- Collection entries
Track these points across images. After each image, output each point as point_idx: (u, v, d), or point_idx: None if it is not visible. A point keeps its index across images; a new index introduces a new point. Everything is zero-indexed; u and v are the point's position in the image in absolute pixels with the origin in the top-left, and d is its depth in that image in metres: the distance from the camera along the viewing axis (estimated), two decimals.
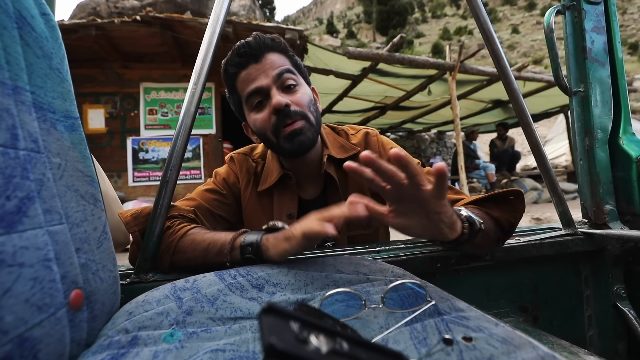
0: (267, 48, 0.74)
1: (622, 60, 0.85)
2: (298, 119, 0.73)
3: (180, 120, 0.65)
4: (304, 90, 0.77)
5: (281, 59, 0.76)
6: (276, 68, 0.73)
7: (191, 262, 0.63)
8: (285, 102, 0.71)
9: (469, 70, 5.06)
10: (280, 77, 0.73)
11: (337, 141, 0.88)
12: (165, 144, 4.98)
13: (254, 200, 0.86)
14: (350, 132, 0.92)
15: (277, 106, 0.71)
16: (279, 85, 0.74)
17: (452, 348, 0.33)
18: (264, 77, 0.73)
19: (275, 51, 0.75)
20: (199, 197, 0.82)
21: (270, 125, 0.73)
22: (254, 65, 0.73)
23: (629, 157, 0.79)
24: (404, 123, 8.49)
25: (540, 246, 0.77)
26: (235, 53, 0.74)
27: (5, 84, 0.34)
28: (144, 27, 4.06)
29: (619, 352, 0.79)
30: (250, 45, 0.73)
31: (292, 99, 0.73)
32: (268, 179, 0.85)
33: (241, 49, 0.73)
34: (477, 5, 0.73)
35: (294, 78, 0.76)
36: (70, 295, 0.37)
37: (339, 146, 0.86)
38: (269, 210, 0.85)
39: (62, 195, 0.39)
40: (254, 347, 0.38)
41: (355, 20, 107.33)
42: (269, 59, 0.74)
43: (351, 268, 0.54)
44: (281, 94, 0.73)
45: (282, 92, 0.74)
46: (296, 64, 0.79)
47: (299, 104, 0.74)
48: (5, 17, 0.35)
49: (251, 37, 0.74)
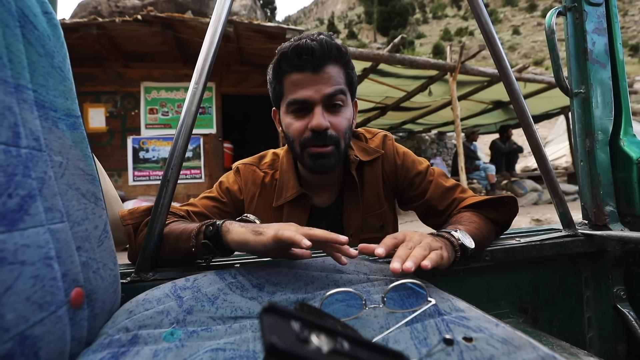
0: (330, 59, 0.70)
1: (623, 61, 0.85)
2: (330, 143, 0.72)
3: (181, 119, 0.65)
4: (347, 114, 0.75)
5: (339, 74, 0.72)
6: (330, 86, 0.70)
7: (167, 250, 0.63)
8: (325, 125, 0.70)
9: (470, 71, 5.06)
10: (332, 96, 0.71)
11: (359, 144, 0.88)
12: (166, 143, 4.98)
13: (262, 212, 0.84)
14: (368, 136, 0.92)
15: (316, 128, 0.70)
16: (327, 103, 0.71)
17: (452, 348, 0.33)
18: (314, 91, 0.70)
19: (337, 64, 0.72)
20: (199, 204, 0.83)
21: (301, 138, 0.73)
22: (310, 74, 0.70)
23: (629, 159, 0.79)
24: (405, 124, 8.49)
25: (540, 247, 0.77)
26: (296, 54, 0.69)
27: (7, 82, 0.34)
28: (145, 27, 4.06)
29: (619, 353, 0.79)
30: (315, 53, 0.68)
31: (332, 122, 0.72)
32: (284, 194, 0.83)
33: (304, 54, 0.68)
34: (478, 6, 0.73)
35: (343, 99, 0.73)
36: (71, 294, 0.37)
37: (361, 149, 0.87)
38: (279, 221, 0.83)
39: (63, 194, 0.39)
40: (254, 347, 0.38)
41: (356, 20, 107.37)
42: (327, 72, 0.70)
43: (351, 268, 0.54)
44: (324, 114, 0.71)
45: (326, 110, 0.72)
46: (350, 81, 0.76)
47: (337, 129, 0.73)
48: (8, 15, 0.35)
49: (317, 42, 0.68)
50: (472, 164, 6.13)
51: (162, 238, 0.64)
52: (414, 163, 0.87)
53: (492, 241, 0.75)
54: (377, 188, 0.87)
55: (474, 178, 6.17)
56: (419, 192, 0.85)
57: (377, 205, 0.88)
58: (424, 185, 0.85)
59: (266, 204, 0.85)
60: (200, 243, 0.57)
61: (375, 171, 0.86)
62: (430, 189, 0.84)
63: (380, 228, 0.88)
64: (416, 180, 0.86)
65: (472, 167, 6.12)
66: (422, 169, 0.86)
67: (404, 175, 0.87)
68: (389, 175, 0.88)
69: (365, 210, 0.86)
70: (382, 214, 0.89)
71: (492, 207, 0.75)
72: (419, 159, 0.89)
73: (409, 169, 0.87)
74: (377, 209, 0.88)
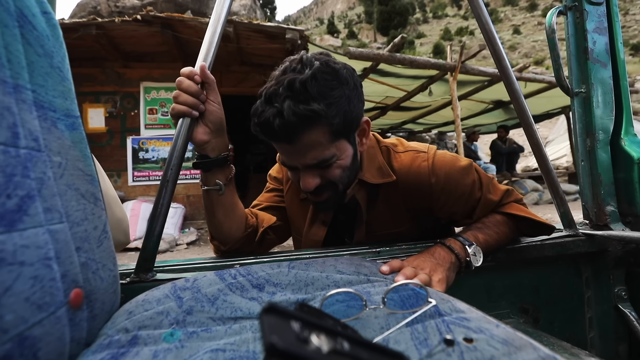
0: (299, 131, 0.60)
1: (624, 61, 0.84)
2: (325, 191, 0.69)
3: (181, 119, 0.65)
4: (341, 162, 0.67)
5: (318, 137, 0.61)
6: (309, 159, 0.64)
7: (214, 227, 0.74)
8: (314, 185, 0.66)
9: (470, 70, 5.06)
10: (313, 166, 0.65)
11: (377, 161, 0.78)
12: (166, 143, 4.98)
13: (290, 198, 0.90)
14: (396, 150, 0.80)
15: (305, 189, 0.68)
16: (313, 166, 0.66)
17: (453, 349, 0.33)
18: (295, 161, 0.66)
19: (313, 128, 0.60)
20: (262, 199, 0.92)
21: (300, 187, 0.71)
22: (286, 145, 0.63)
23: (630, 158, 0.79)
24: (405, 123, 8.49)
25: (541, 247, 0.77)
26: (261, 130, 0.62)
27: (6, 82, 0.34)
28: (144, 27, 4.06)
29: (620, 353, 0.79)
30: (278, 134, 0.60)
31: (324, 175, 0.67)
32: None
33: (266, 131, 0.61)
34: (478, 5, 0.73)
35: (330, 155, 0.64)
36: (70, 294, 0.37)
37: (376, 167, 0.77)
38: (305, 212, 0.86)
39: (62, 194, 0.39)
40: (254, 347, 0.38)
41: (356, 20, 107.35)
42: (303, 142, 0.61)
43: (352, 269, 0.54)
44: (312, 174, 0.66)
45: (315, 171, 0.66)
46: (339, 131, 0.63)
47: (330, 180, 0.68)
48: (7, 15, 0.35)
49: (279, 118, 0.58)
50: None
51: (161, 238, 0.64)
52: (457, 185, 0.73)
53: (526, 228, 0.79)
54: (396, 209, 0.78)
55: None
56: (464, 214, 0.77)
57: (392, 226, 0.80)
58: (469, 205, 0.76)
59: (295, 193, 0.89)
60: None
61: (391, 193, 0.77)
62: (479, 210, 0.75)
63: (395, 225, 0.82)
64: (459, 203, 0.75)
65: None
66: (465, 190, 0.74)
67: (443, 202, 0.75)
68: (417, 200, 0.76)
69: (374, 227, 0.80)
70: (399, 233, 0.80)
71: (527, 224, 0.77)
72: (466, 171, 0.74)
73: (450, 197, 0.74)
74: (391, 229, 0.80)
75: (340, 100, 0.61)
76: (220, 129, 0.68)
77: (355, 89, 0.65)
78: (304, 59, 0.62)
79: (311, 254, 0.70)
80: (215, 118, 0.66)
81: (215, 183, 0.68)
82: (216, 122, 0.66)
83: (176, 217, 4.44)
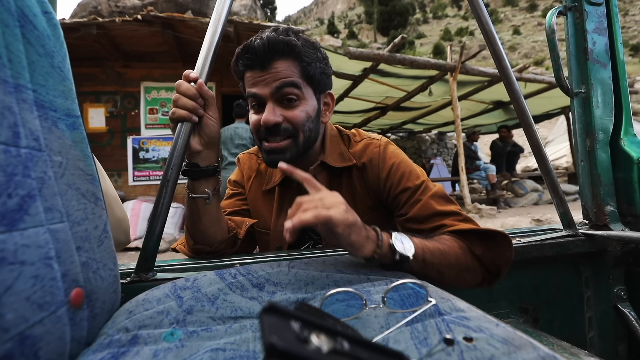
0: (276, 54, 0.69)
1: (624, 61, 0.84)
2: (285, 136, 0.72)
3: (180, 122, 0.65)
4: (304, 107, 0.72)
5: (290, 67, 0.70)
6: (278, 80, 0.69)
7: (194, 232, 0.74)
8: (274, 121, 0.69)
9: (470, 71, 5.06)
10: (280, 90, 0.70)
11: (339, 147, 0.83)
12: (166, 143, 4.98)
13: (254, 194, 0.91)
14: (354, 139, 0.86)
15: (265, 124, 0.70)
16: (277, 97, 0.70)
17: (452, 348, 0.33)
18: (263, 86, 0.70)
19: (286, 57, 0.69)
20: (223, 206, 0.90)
21: (257, 133, 0.74)
22: (258, 71, 0.70)
23: (630, 159, 0.79)
24: (405, 124, 8.49)
25: (540, 247, 0.77)
26: (244, 53, 0.71)
27: (7, 82, 0.34)
28: (145, 27, 4.06)
29: (620, 353, 0.79)
30: (257, 51, 0.68)
31: (286, 115, 0.71)
32: (272, 179, 0.88)
33: (247, 52, 0.70)
34: (478, 6, 0.73)
35: (297, 93, 0.71)
36: (70, 294, 0.37)
37: (338, 153, 0.82)
38: (270, 205, 0.88)
39: (63, 194, 0.39)
40: (254, 347, 0.38)
41: (356, 20, 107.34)
42: (275, 67, 0.69)
43: (352, 268, 0.54)
44: (275, 109, 0.70)
45: (279, 105, 0.71)
46: (308, 74, 0.72)
47: (292, 122, 0.71)
48: (8, 15, 0.35)
49: (260, 39, 0.68)
50: (473, 164, 6.13)
51: (161, 237, 0.64)
52: (402, 178, 0.76)
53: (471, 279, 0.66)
54: (356, 197, 0.80)
55: (474, 178, 6.17)
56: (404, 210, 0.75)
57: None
58: (410, 203, 0.74)
59: (258, 188, 0.90)
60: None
61: (353, 179, 0.81)
62: (416, 208, 0.73)
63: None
64: (402, 197, 0.75)
65: (473, 167, 6.12)
66: (411, 185, 0.75)
67: (387, 189, 0.77)
68: (372, 186, 0.80)
69: None
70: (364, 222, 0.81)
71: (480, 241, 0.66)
72: (416, 172, 0.77)
73: (393, 184, 0.76)
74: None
75: (315, 57, 0.73)
76: (214, 142, 0.71)
77: (327, 63, 0.77)
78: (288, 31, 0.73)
79: (311, 253, 0.70)
80: (211, 132, 0.68)
81: (202, 191, 0.70)
82: (211, 136, 0.69)
83: (176, 216, 4.44)
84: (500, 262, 0.65)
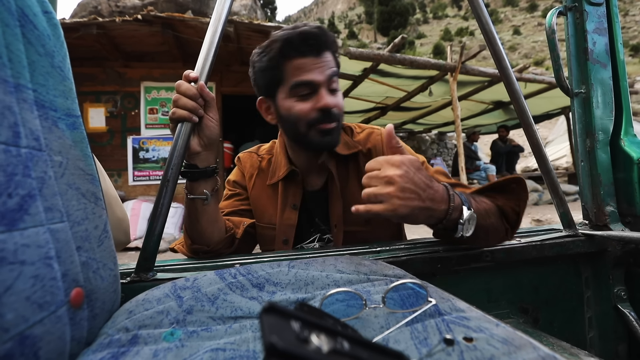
0: (328, 46, 0.76)
1: (624, 61, 0.84)
2: (335, 120, 0.78)
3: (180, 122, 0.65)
4: (341, 96, 0.81)
5: (332, 59, 0.78)
6: (330, 68, 0.76)
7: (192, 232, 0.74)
8: (334, 104, 0.76)
9: (470, 71, 5.06)
10: (331, 78, 0.76)
11: (343, 137, 0.89)
12: (166, 143, 4.98)
13: (258, 190, 0.92)
14: (355, 130, 0.93)
15: (327, 107, 0.75)
16: (328, 85, 0.76)
17: (452, 348, 0.33)
18: (319, 73, 0.75)
19: (331, 50, 0.78)
20: (222, 207, 0.92)
21: (308, 119, 0.76)
22: (313, 58, 0.74)
23: (630, 159, 0.79)
24: (405, 124, 8.49)
25: (540, 247, 0.77)
26: (302, 40, 0.73)
27: (7, 81, 0.34)
28: (145, 26, 4.06)
29: (620, 354, 0.79)
30: (318, 38, 0.74)
31: (336, 102, 0.77)
32: (276, 173, 0.89)
33: (309, 38, 0.73)
34: (478, 6, 0.73)
35: (337, 82, 0.79)
36: (71, 294, 0.37)
37: (343, 142, 0.88)
38: (274, 200, 0.89)
39: (63, 194, 0.39)
40: (254, 347, 0.38)
41: (356, 20, 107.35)
42: (326, 56, 0.76)
43: (352, 268, 0.54)
44: (329, 95, 0.76)
45: (329, 92, 0.77)
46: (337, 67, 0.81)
47: (339, 108, 0.79)
48: (8, 14, 0.35)
49: (317, 28, 0.74)
50: (473, 164, 6.13)
51: (161, 237, 0.64)
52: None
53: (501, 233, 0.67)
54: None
55: (474, 178, 6.18)
56: None
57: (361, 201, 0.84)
58: None
59: (262, 184, 0.92)
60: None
61: (360, 165, 0.86)
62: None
63: (365, 223, 0.87)
64: None
65: (473, 167, 6.13)
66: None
67: None
68: None
69: (349, 202, 0.84)
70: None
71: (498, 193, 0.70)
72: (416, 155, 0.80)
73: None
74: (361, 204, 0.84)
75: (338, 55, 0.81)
76: (213, 144, 0.71)
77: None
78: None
79: (310, 253, 0.70)
80: (210, 133, 0.69)
81: (201, 192, 0.71)
82: (211, 137, 0.70)
83: (176, 216, 4.44)
84: (519, 209, 0.69)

- TASK PROMPT
From the first line of the records down through the line containing "9: (469, 70, 5.06)", transcribe exactly those lines and no others, both ends kept, pictures dropped.

- ANSWER TO THE EXERCISE
Track these points across images. After each image, output each point as point_idx: (u, v, d), or point_idx: None if it is not visible. A point keeps its index across images; a new index introduces a new point. Everything is zero-indexed; u and v are the point's position in the image in absolute pixels with the origin in the top-left, and d is its depth in that image in metres: the distance from the camera along the viewing axis (estimated), two decimals.
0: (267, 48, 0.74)
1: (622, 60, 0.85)
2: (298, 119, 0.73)
3: (180, 120, 0.65)
4: (304, 90, 0.77)
5: (281, 59, 0.76)
6: (276, 68, 0.73)
7: (191, 262, 0.63)
8: (285, 102, 0.71)
9: (469, 70, 5.06)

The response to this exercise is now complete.